– Так это, Ань… Получается, Варьке теперь помочь как-то надо? Если все так, как ты говоришь…
– А как же, Леш? Конечно. Я как врач обязана буду это делать.
– Да не, я не про то! Ну что ты, как врач? Пришла-ушла, давление померила, сердце послушала, таблетки дала… Я не про то, Ань.
– А… про что?
– Ну, к примеру, кресло инвалидное можно ей подогнать… Помнишь, у Сереги Обухова какое хорошее кресло было, когда его в Чечне ранили? Серега-то сейчас ходит уже, так что, я думаю, кресло отдаст, не зажилит. А можно еще, к примеру, компьютер наш Варьке отдать, а сами новый купим… Или наоборот… Нельзя ее сейчас без внимания оставлять, Варьку-то… Ну, чего ты на меня так смотришь? Опять не то говорю, да?
Она и впрямь смотрела на него во все глаза, тихо про себя умиляясь.
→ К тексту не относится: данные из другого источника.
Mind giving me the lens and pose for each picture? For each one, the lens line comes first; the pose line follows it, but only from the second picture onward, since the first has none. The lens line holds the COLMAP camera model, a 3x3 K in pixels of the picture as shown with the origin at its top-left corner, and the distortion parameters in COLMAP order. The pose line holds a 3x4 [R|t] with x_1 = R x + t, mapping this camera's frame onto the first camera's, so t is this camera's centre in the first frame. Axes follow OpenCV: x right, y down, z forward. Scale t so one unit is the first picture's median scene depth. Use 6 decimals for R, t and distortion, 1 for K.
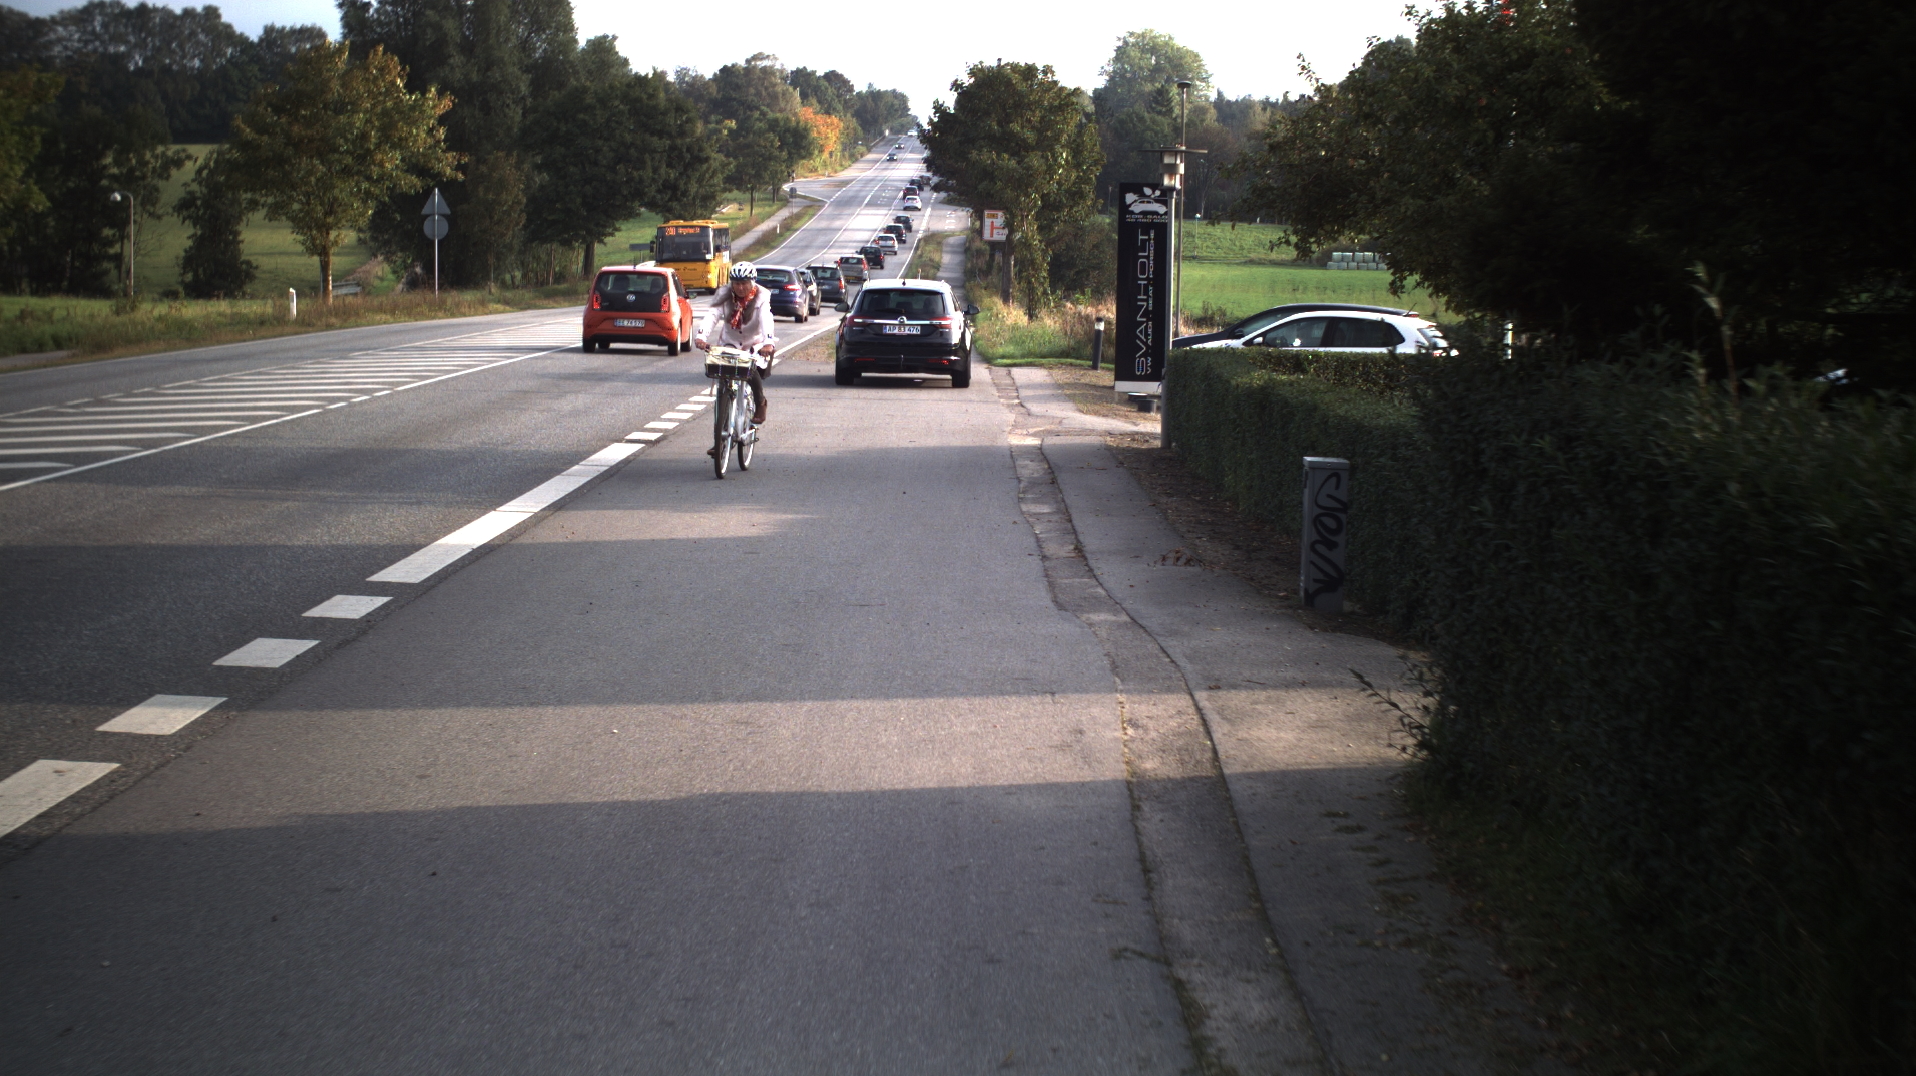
lens RADIAL K [[3663.6, 0, 958.0], [0, 3663.6, 538.0], [0, 0, 1]] dist [-0.221804, 0.031231]
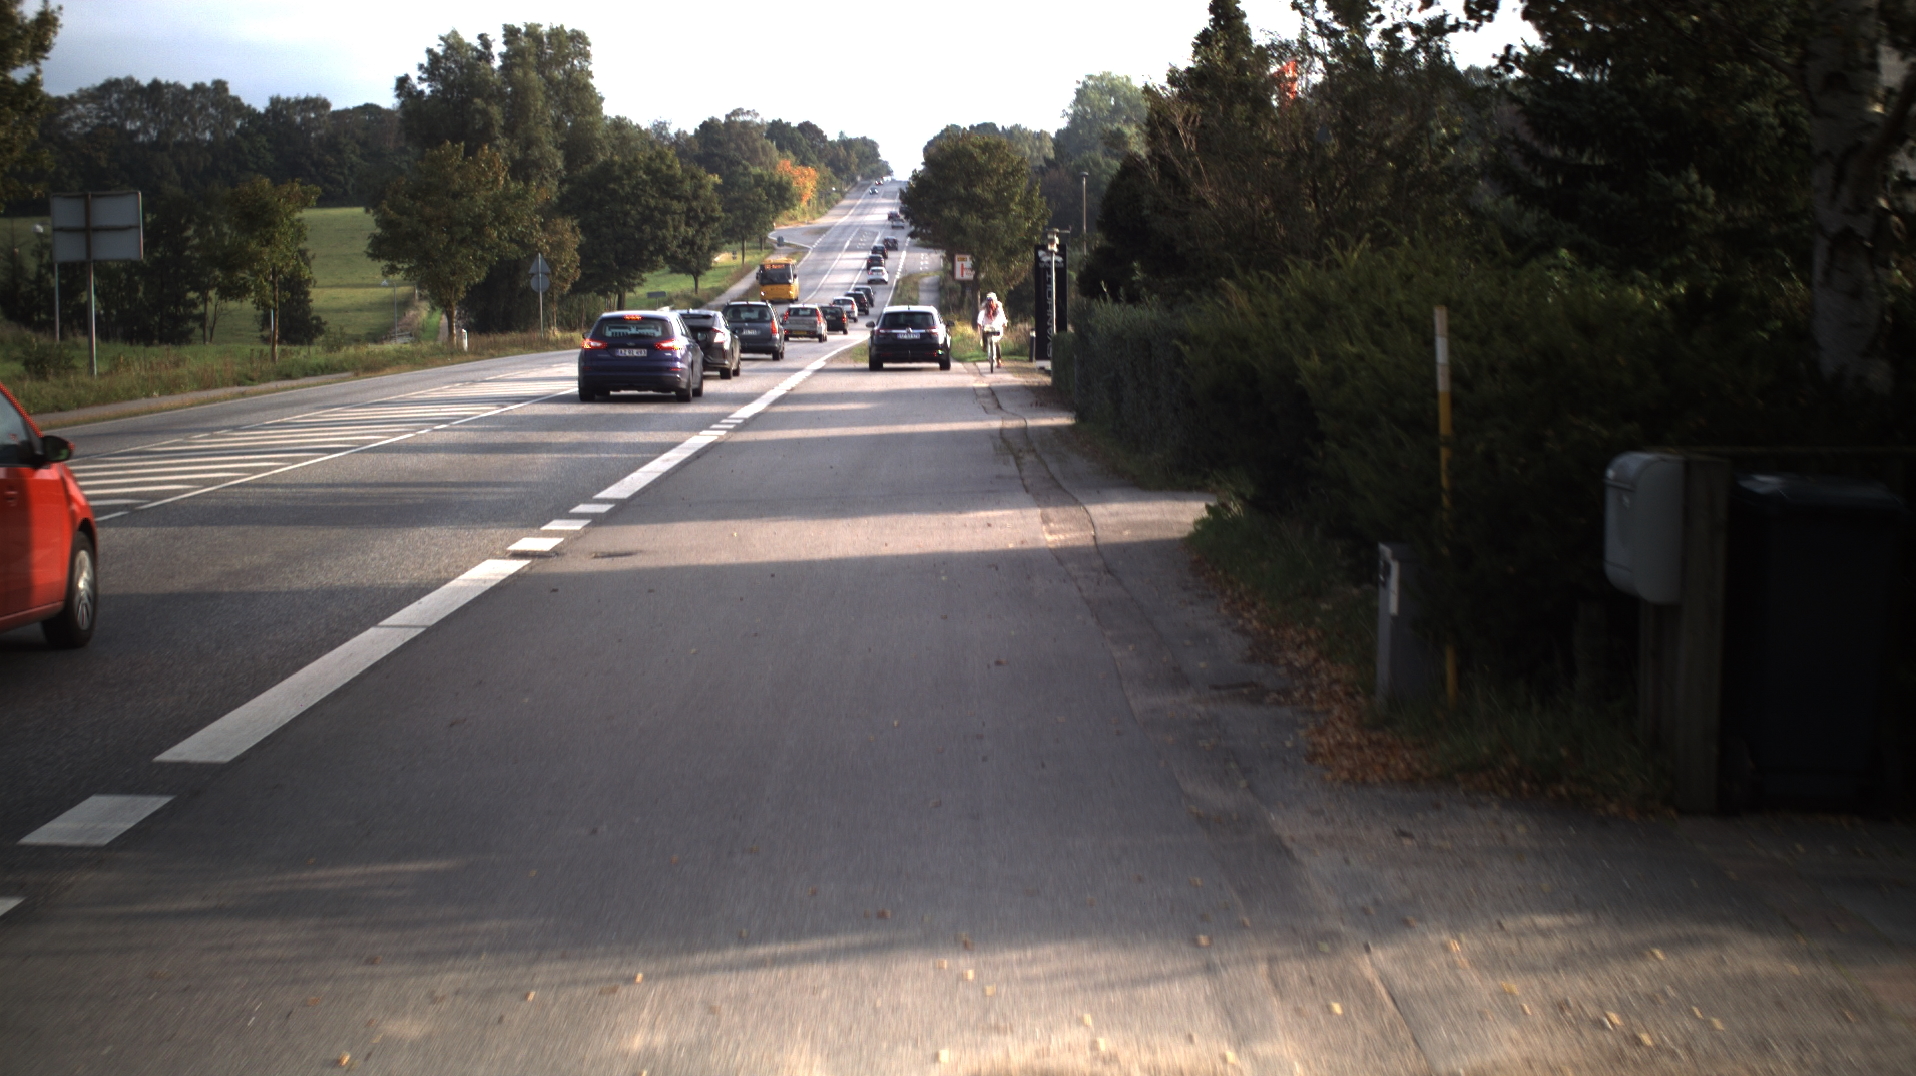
lens RADIAL K [[3663.6, 0, 958.0], [0, 3663.6, 538.0], [0, 0, 1]] dist [-0.221804, 0.031231]
pose [[0.999475, -0.031919, 0.005535, -0.001340], [0.031976, 0.999433, -0.010522, 0.014161], [-0.005196, 0.010694, 0.999929, -0.176973]]
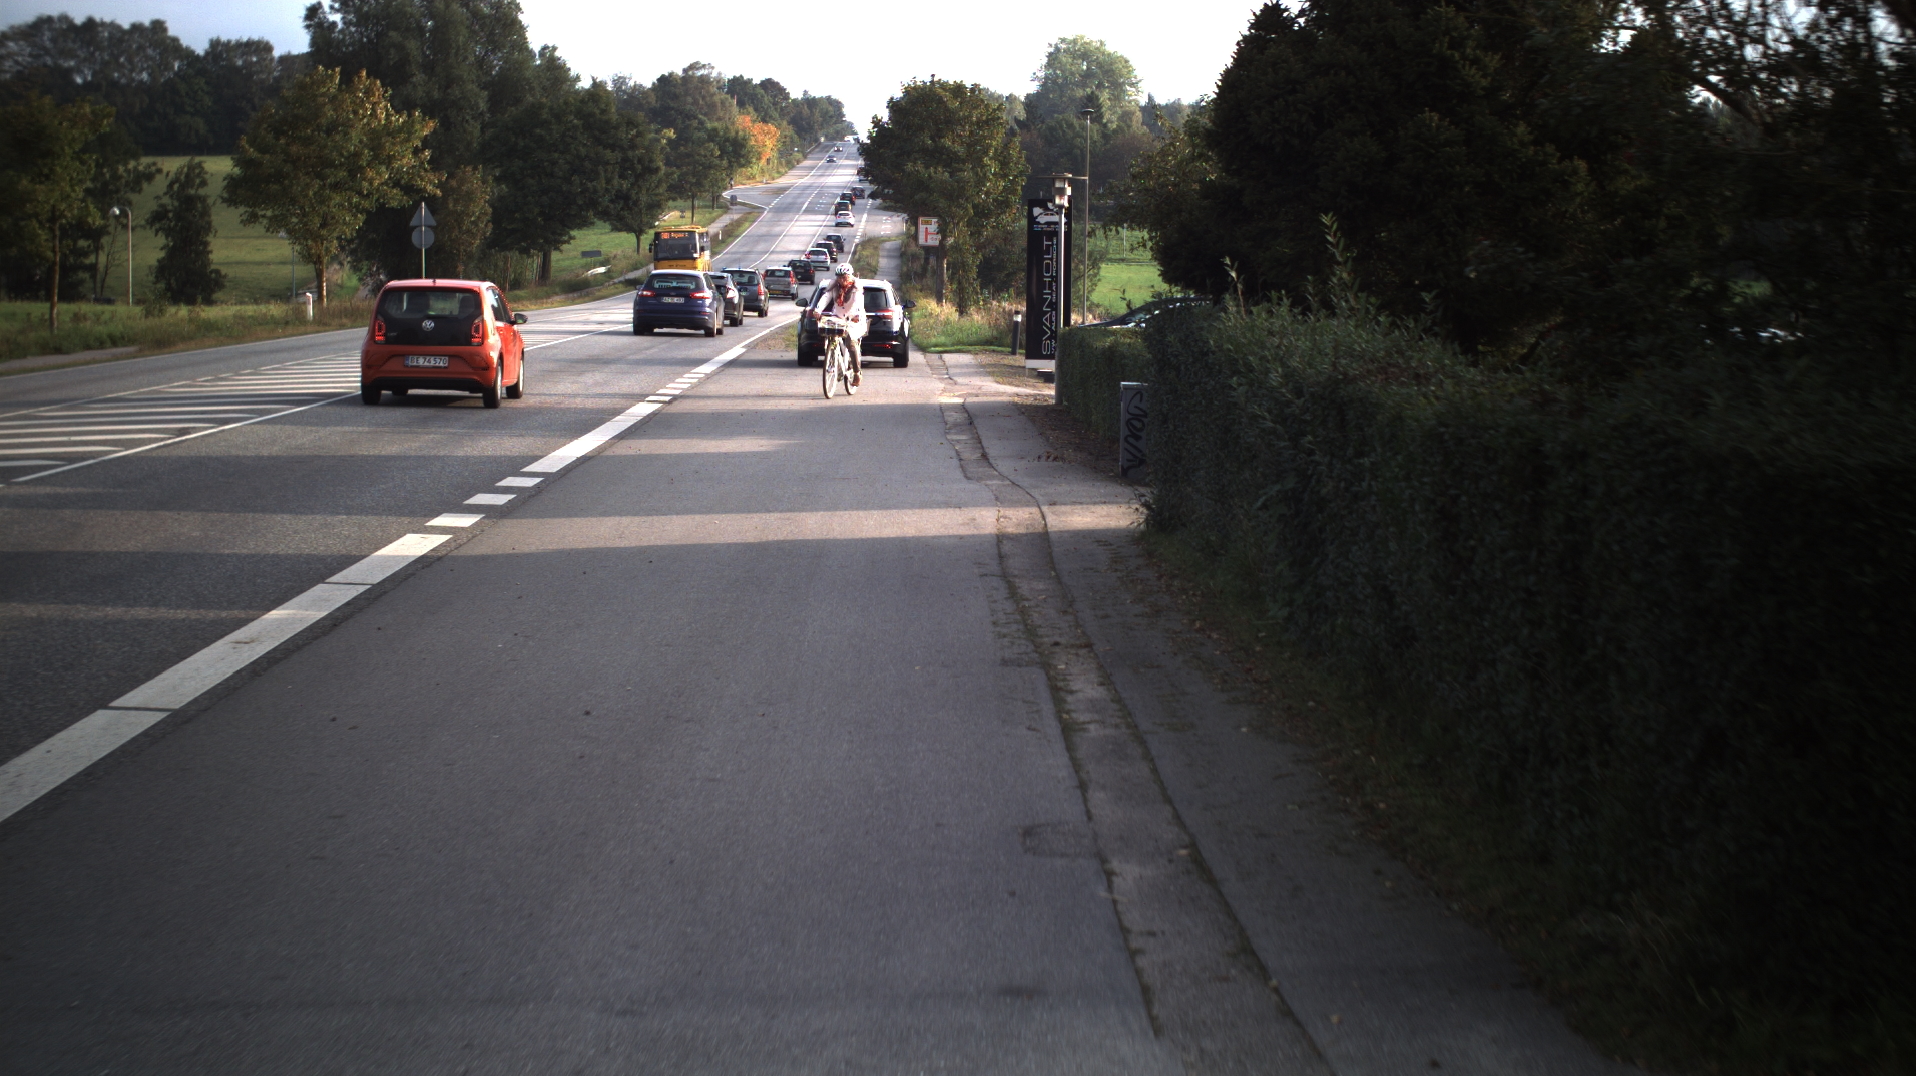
lens RADIAL K [[3663.6, 0, 958.0], [0, 3663.6, 538.0], [0, 0, 1]] dist [-0.221804, 0.031231]
pose [[0.999816, -0.008705, 0.017070, -0.000400], [0.008724, 0.999961, -0.001032, 0.004635], [-0.017060, 0.001180, 0.999854, -0.059146]]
Даже сглотнула нервно, чувствуя, как умиление бежит дрожью по губам, как выстраиваются брови домиком, как щекочет в носу от избытка этого умиления. И еще – от стыда за свою горделивую над Лехой насмешливость, за злую мысль о вредности эмоциональных перегрузок… Потянувшись, обхватила его шею руками, выдохнула в ухо:
– Господи… Какой же ты у меня добрый, Леш… Большой и добрый. Ты добрый, а я… А я просто дура… Какая же я дура, Леш, если б ты знал…
И заплакала вдруг, почуяв на себе его крепкие руки. Не от умиления заплакала, а от самой себя. Так жалко саму себя стало! Ну в самом деле – отчего ей никак не живется-то? Почему, почему не может она оценить мужнину бесценную доброту до такой окончательной степени, чтобы навсегда ею и удовольствоваться, и жить, как другие живут, не ропща на судьбу и неудачное место рождения? Да неуж так плоха ее судьба по большому женскому счету? Разве бегут от добра, каким бы «простодушным» это добро ни казалось? Откуда взялась вдруг в ней эта птичья душевная неприкаянность, с неизбывной осенней страстью зовущая к перемене мест? Откуда эта тоска, это унылое состояние раздражения от всего того, что ее окружает, хоть будь оно трижды бесценно, добро и великодушно?
Горестные немые вопросы толклись в зажатом спазмами горле, не давая дышать, и она то кашляла надрывно, то рыдала с воем, билась в Лехиных руках, пока он, вусмерть перепуганный, не встряхнул ее хорошенько.
– Ну хватит, Ань… Хватит! Что это с тобой, в самом деле? Правильно мать говорит – будто сглазили… Все, все, успокойся… Давай-ка я тебе постелю, ляжешь пораньше, выспишься… После пустых слез, говорят, бабам всегда лучше спится…
Она даже и не обиделась – ни на «пустоту» слез, ни на «бабу». Наплакавшись, и впрямь заснула, как убитая. И снов никаких не видела, ни плохих, ни хороших. Утром встала, глянула в окно – а дождя-то нет! И небо такое чистое, бирюзовое, почти прозрачное. Может, ее волнами накатывающая тоска – просто реакция организма на межсезонье, и не более того? И нет в ней никакой ужасающей подоплеки? Поплакала, потосковала, родственников заботой о себе озадачила, и можно жить дальше?